3.2 Kort gezegd hebben Eisers daartoe gesteld dat Gedaagde in strijd met de erfdienstbaarheid handelt door de nooduitgang te blokkeren met een schuttingdeel, zodat de pensiongasten bij brand geen gebruik kunnen maken van de noodweg.
3.3 Gedaagde heeft verweer gevoerd. Daarop wordt bij de gronden van de beslissing, voor zover van belang, ingegaan.
4.DE GRONDEN VAN DE BESLISSING
4.1 Gedaagde heeft aangevoerd dat Eisers niet-ontvankelijk dienen te worden verklaard in hun vorderingen, omdat zij 18 maanden hebben gewacht met het aanhangig maken van dit kort geding. Dit verweer faalt. De enkele omstandigheid dat Eisers geruime tijd hebben laten verlopen voordat zij deze procedure zijn gestart, kan niet tot het oordeel leiden dat zij geen spoedeisend belang bij hun vordering hebben. Nu het college op 30 juni 2009 bestuursdwang heeft aangezegd en Eisers tot 1 september 2009 de tijd heeft gegeven er voor te zorgen dat de vluchtweg vrij van belemmeringen is, hebben Eisers een spoedeisend belang bij de gevorderde voorzieningen.
4.2 Gedaagde heeft voorts betoogd dat Eisers niet-ontvankelijk dienen te worden verklaard in hun vorderingen, omdat er geen sprake is van een rechtsgeschil. Hierin kan Gedaagde evenmin worden gevolgd. Gedaagde heeft de nooduitgang geblokkeerd waardoor de pensiongasten bij brand geen gebruik kunnen maken van de noodweg, hetgeen volgens Eisers in strijd is met de erfdienstbaarheid. Het geschil dat partijen verdeeld houdt is derhalve of Gedaagde de noodweg dient vrij te maken en te houden van blokkades en andere belemmeringen.

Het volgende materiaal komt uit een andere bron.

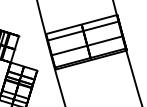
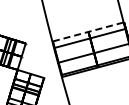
line: (81, 24) -> (88, 31), solid -> dashed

4.3 Voordat de voorzieningenrechter ingaat op de inhoudelijke kant van de zaak, overweegt hij het volgende. Gedaagde heeft uitvoerig betoogd dat de pensiongasten overlast veroorzaken in de buurt, (onder meer) bestaande uit geluids- en stankoverlast, drank- en drugsmisbruik in het openbaar en ander ongewenst gedrag jegens buurtbewoners. In deze procedure is slechts aan de orde de vraag of Gedaagde de erfdienstbaarheid dient na te leven. Het antwoord op die vraag staat los van de vraag of de pensiongasten overlast in de buurt veroorzaken, zodat de voorzieningenrechter daarop in deze procedure niet zal ingaan.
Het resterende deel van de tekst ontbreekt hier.